Macee Williams paused briefly last week to savor the final seconds of IUPUI’s Horizon League title run. Then she turned to assistant women’s basketball coach Holly Hoopingarner, gave her a hug and the tears welled up.
The four-time conference player of the year thought back to the joyous celebration they had shared two years earlier when they led the Jaguars to their first Division I tourney crown and earned the school’s first NCAA Women’s Basketball Tournament bid. Players spent those next few days earnestly debating who they’d face, where’d they play, how they’d be remembered—only to have NCAA officials crush their dreams by canceling the tournament because of COVID-19.
For Hoopingarner, the only senior on that roster, it was a double blow. Her career was over, too.
Now Hoopingarner and Williams have been reunited and finally will make their overdue journey together for Friday night’s first-round contest between the 13th-seeded Jaguars and the fourth-seeded University of Oklahoma in Norman, Oklahoma.

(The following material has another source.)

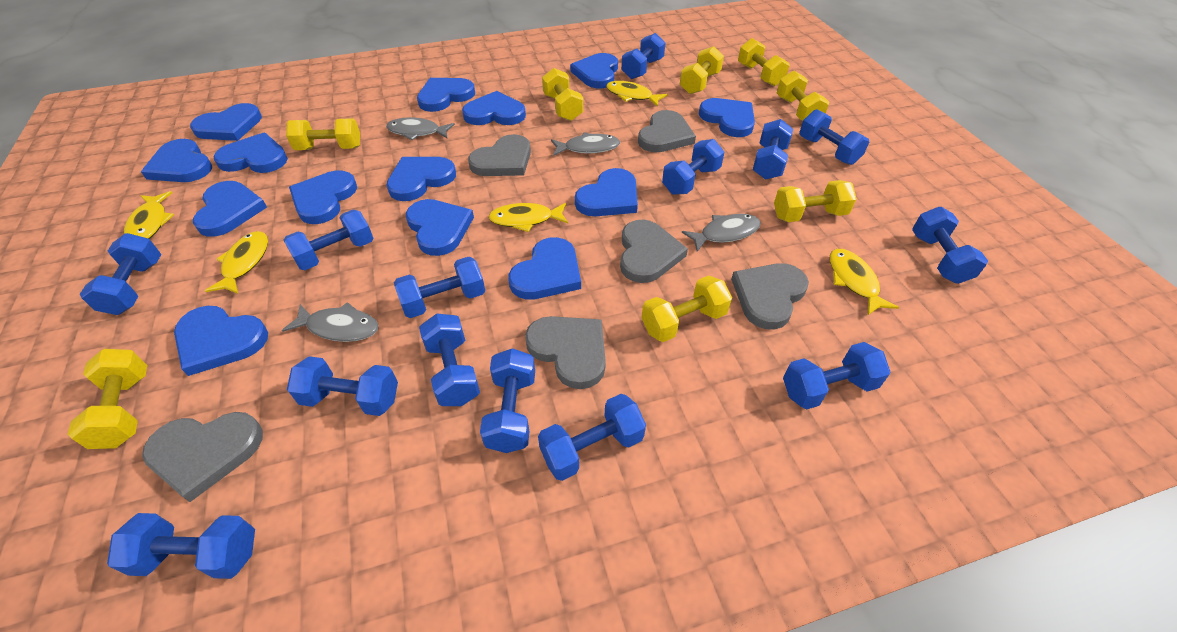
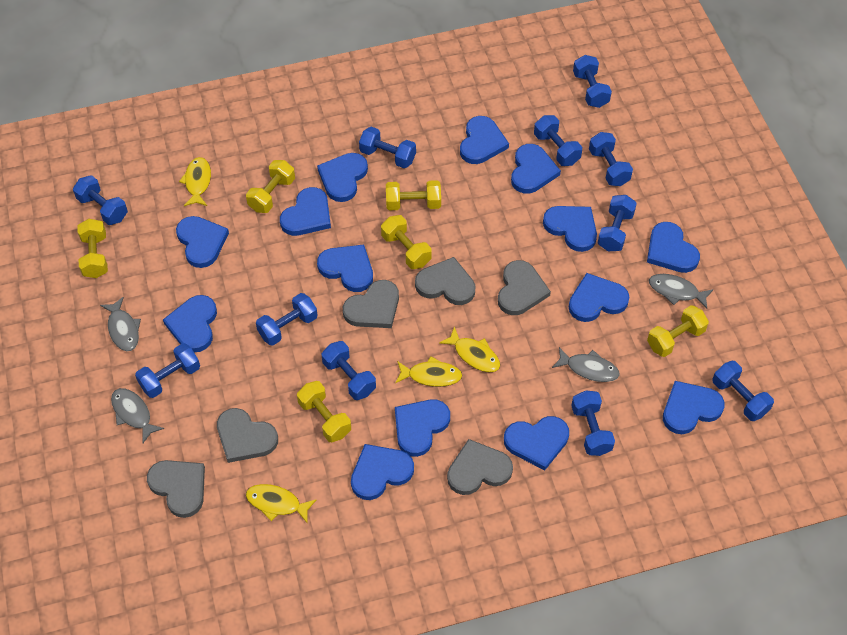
blue dumbbell: 14 -> 11
yellow dumbbell: 8 -> 6
yellow fish: 5 -> 4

“That was the biggest disappointment because I thought we achieved what we wanted and to have that taken away from you was just tough,” Hoopingarner said. “So to get a chance to come back and do it again as a coach, it’s like a dream come true.”

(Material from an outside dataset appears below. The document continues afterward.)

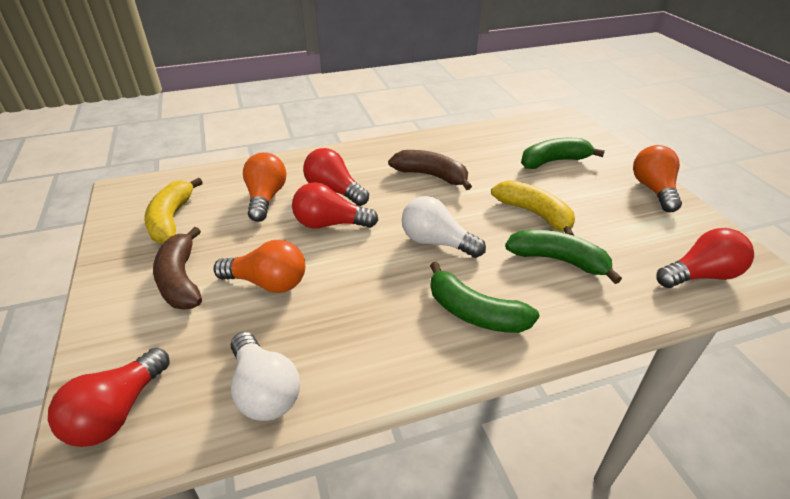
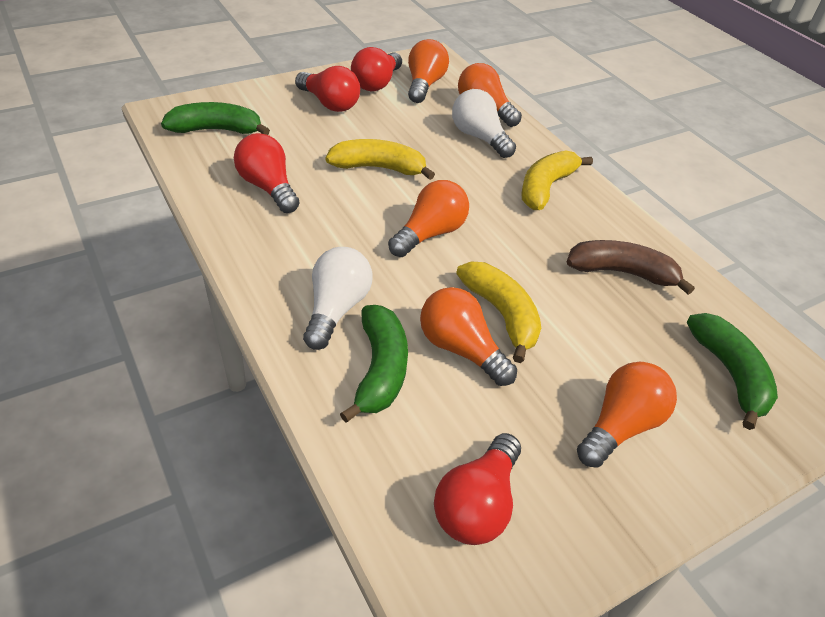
brown banana: 2 -> 1
orange light bulb: 3 -> 5
yellow banana: 2 -> 3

The smile on Hoopingarner’s face and the emotions of her ex-teammates illustrates this is no act.
They see it as a second chance for their emerging program to make a first impression on the world of women’s basketball, to make the the most of the curveball life threw at them..

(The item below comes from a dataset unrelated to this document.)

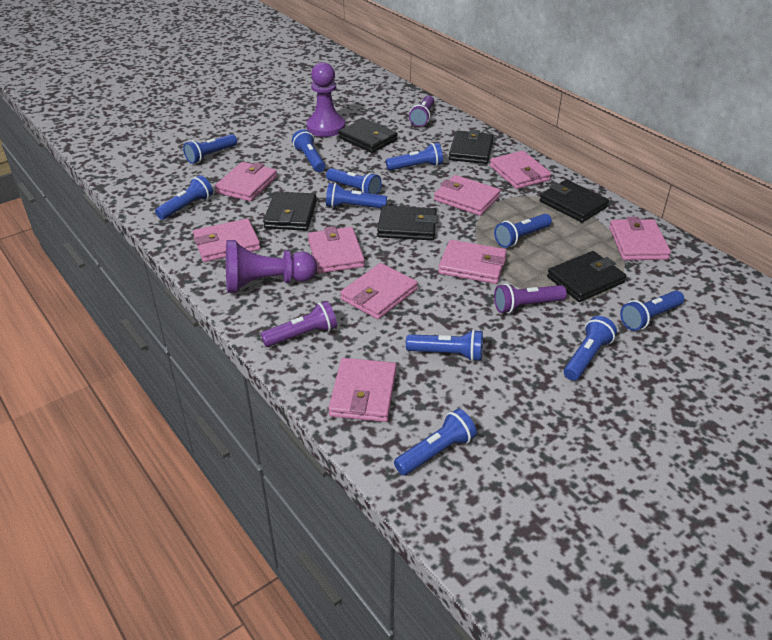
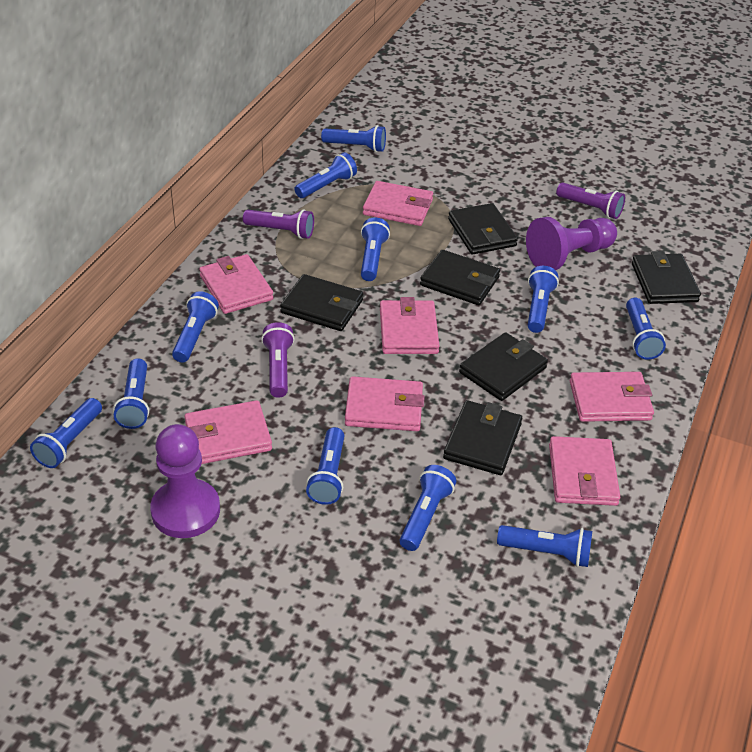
pink wallet: 9 -> 7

Longtime coach Austin Parkinson seemingly had IUPUI’s program on the right track by 2015-16.
But things really changed when he persuaded Hoopingarner to make the 16-mile trek from Greenwood High School to IUPUI’s downtown Indianapolis campus in 2016-17.
Her pesky play and intense demeanor made her an instant favorite in a basketball state where fans treasure grittiness and great passes over highlight-reel buzz. When Hoopingarner eagerly traded in her primary scoring role as a prep star to become the point guard, Parkinson had the cornerstone he needed to become a contender and a local star to generate interest, too.
Her parents became regulars at IUPUI games and the friends who watched her outplay local boys on Little League fields years earlier continued following her success just down the road.
Hoopingarner became a two-time all-conference selection, a team captain and a conference Medal of Honor recipient for her work on and off the court. Most of all, though, she was a winner.
From the time IUPUI made the jump from Division II to Division I basketball in the late 1990s, the program had posted just three 20-win seasons. Hoopingarner was part of four straight 20-win teams, including the 2016-17 squad that won a Division I school record 24 but lost in overtime to Wright State in the conference tourney.
When the 6-foot-2 Williams arrived the next season, things meshed quickly. Williams was named the conference freshman of the year and Parkinson wasn’t surprised by the connection, given his basketball pedigree.
He played for Gene Keady at Purdue. His father, Bruce, still holds Purdue’s career record with 690 assists and his grandfather, Jack, played for Adolph Rupp at Kentucky. Parkinson’s father and grandfather are both Indiana Basketball Hall of Fame members, and yet Hoopingarner stood apart.
“Holly is the best leader I’ve ever been around,” said Austin Parkinson, who left his IUPUI men’s assistant job to take over the then scandal-tinged women’s team in September 2010.
Williams was named conference player of the year as a sophomore and junior, the second year being the season Hoopingarner took home Horizon League tourney MVP honors for leading IUPUI past Green Bay in the title game.
So when their historic NCAA tourney chance was lost, Hoopingarner wasn’t the only one upset.
“For Holly, it sucked because that was her senior year,” Williams recalled, before describing those final moments while winning this year’s tourney MVP award. “I feel like Holly and I had a moment there. We hugged for a little bit and I kind of got teary-eyed because I knew COVID took that away from her and even though she’s not technically playing, she’s still experiencing what we are.”
Getting back proved equally challenging.
Hoopingarner left last season to become a graduate assistant at Florida while the Jags were projected to repeat as league champs.
But when league officials used a COVID-season calculation to tabulate the standings, IUPUI wound up fifth despite posting an 11-3 league mark. They lost to top-seeded Wright State in the tourney.
This year, Parkinson hired Hoopingarner as a full-time assistant, a job that became even more hectic when Parkinson opted not to replace an assistant who left the program near the start of the season. Instead, he asked more of Hoopingarner and associate head coach Latrell Fleming.
The Jags responded by going 24-6, a record that includes two early-season forfeits in conference play that stuck even after league officials changed the rules in December. Their resume also includes an overtime loss at No. 12 Michigan and a 74-73 victory at No. 8 Iowa, which shared the Big Ten regular-season title and won the tourney title.
And now, two years after missing out, Williams, Hoopingarner and Parkinson are finally here—preparing together for IUPUI’s first NCAA tournament game.
“It’s amazing being able to come back and do this all again. It’s like deja vu,” Hoopingarner said. “It’s the best feeling in the world.”